Source document ▸
┄┄┄┄┄┄
What is the best way (better performance) to read a specific line of a file? Currently, I'm using the following command line:
head -line_number file_name | tail -1
ps.: preferentially, using shell tools.
+1
A:
You could use sed.
# print line number 10
$ sed -n '10p' file_name
$ sed '10!d' file_name
$ sed '10q;d' file_name
The MYYN
2010-09-22 01:04:08
On my system, your last example is generally faster than the awk, head/tail or ruby versions unless the line is near the end of the file. Only the tail/head version begins to get a little faster as the line approaches the end of the file.
Dennis Williamson
2010-09-22 05:43:41
If the file is huge, you don't want to read the rest of it needlessly, so exit.
glenn jackman
2010-09-23 13:01:30
+1
A:
If you know the lines are the same length, then a program could directly index in to that line without reading all the preceeding ones: something like od might be able to do that, or you could code it up in half a dozen lines in most-any language. Look for a function called seek() or fseek().
┄┄┄┄┄┄
Material provided ▸
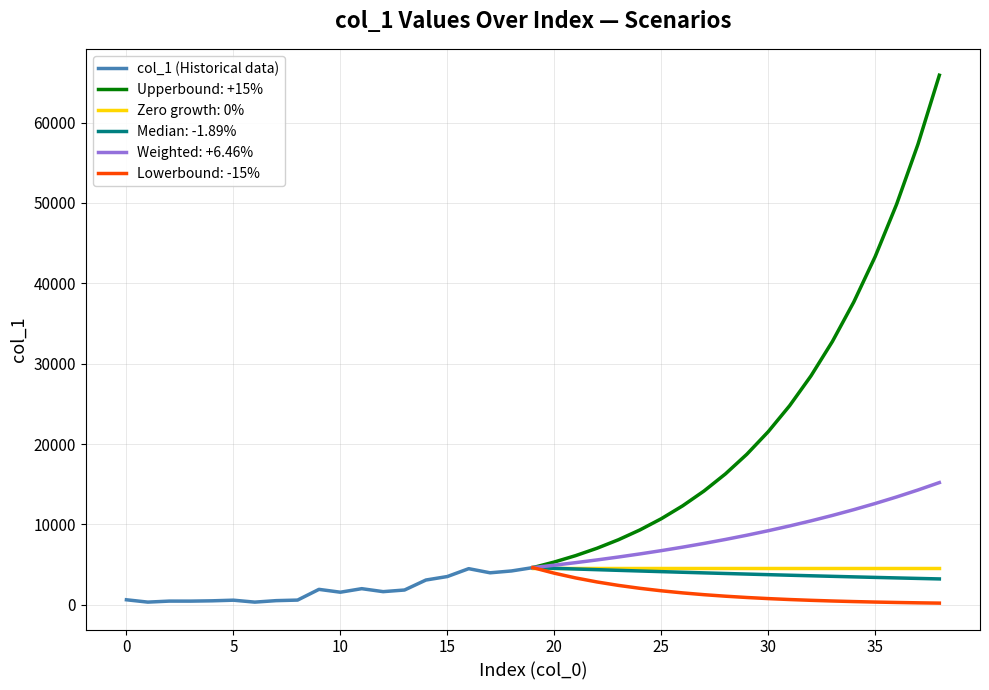

What is the highest value of the col_1 (Historical data) series?

4629.7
┄┄┄┄┄┄
List of tasks ▸
**A)** Transcribe the thread on reading a specific line of a file from "# print line" to "approaches the end of the file.".
**B)** In the thread on reading a specific line of a file, what function does the last answer say to look for when lines are the same length?
**C)** Extend the thread on reading a specific line of a file, beginning after its final sentence.
The data are separate from the thread on reading a specific line of a file.

Outputs by task ▸
**A)**
# print line number 10
$ sed -n '10p' file_name
$ sed '10!d' file_name
$ sed '10q;d' file_name
The MYYN
2010-09-22 01:04:08
On my system, your last example is generally faster than the awk, head/tail or ruby versions unless the line is near the end of the file. Only the tail/head version begins to get a little faster as the line approaches the end of the file.

**B)** seek() or fseek()

**C)**
Otherwise, perhaps...
tail +N | head -1
...as this asks tail to skip to the Nth line, and there are less lines put needlessly through the pipe than with your head to tail solution.
Tony
2010-09-22 04:16:53
@Dennis: are you sure? With all the head implementations I've ever seen `head 1` would try to find a file called "1". I've double-checked on GNU/Linux and it's definitely `head -1`. Which version of head do you use?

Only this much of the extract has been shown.